Before and after the intervention, the percentage of anemia, iron deficiency anemia and iron deficiency was measured in both groups of girls.
Although the parameters measured before the intervention were not significantly different, at the end of the 16 weeks, the group that received the ferrous sulfate had a significant improvement in the same parameters. In addition, all cases of iron deficiency anemia were resolved in the group that received the low dose of iron
Nutrition Therapy and Food Considerations
Nutritional therapy is used to treat iron, vitamin B-12, and folic acid deficiencies. Pyridoxine may be useful in the treatment of certain patients with sideroblastic anemia, although this is not a deficiency disorder.
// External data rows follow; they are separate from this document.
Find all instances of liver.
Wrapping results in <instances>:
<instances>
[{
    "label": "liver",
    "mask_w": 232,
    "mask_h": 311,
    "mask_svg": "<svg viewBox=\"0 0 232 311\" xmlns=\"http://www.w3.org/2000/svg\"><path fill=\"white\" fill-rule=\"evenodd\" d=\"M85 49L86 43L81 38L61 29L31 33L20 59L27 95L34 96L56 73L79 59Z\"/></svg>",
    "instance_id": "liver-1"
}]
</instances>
A strict vegetarian diet requires iron supplements and vitamin B-12.
Iron deficiency anemia prevails in geographic locations where there is little meat in the diet.
Many of these places have enough dietary inorganic iron to match the iron content in people who live in countries where meat is eaten. However, heme iron is absorbed more efficiently than inorganic iron for food.
Folic acid deficiency occurs among people who consume few leafy vegetables. The coexistence of iron and folic acid deficiency is common in developing nations.
Food for anemia
What foods are high in iron?
Iron in food comes from two sources: animals and plants. Iron from animal sources is known as heme iron and is found in various meats and fish.
The iron in plants is known as non-heme iron, and is found in certain vegetables and iron-fortified foods, such as breakfast cereals. Heme iron is better absorbed by the body than non-heme iron. The following foods are good sources of iron heme (of animal origin):
- Chicken’s liver.
- Cow liver.
- Beef (grilled chulet, lean ground beef).
- turkey leg
- Leg of lamb.
The following foods are good sources of non-heme iron (from plants):
- Raisin bran (enriched).
- Instant oatmeal
- Beans (lime, Marina).
- Pan integral.
- Peanut butter.
- Integral rice.
Try combining non-heme iron foods with vitamin C (for example, a glass of orange juice) to increase iron absorption. Talk to your health care provider to determine the amount of iron you need every day.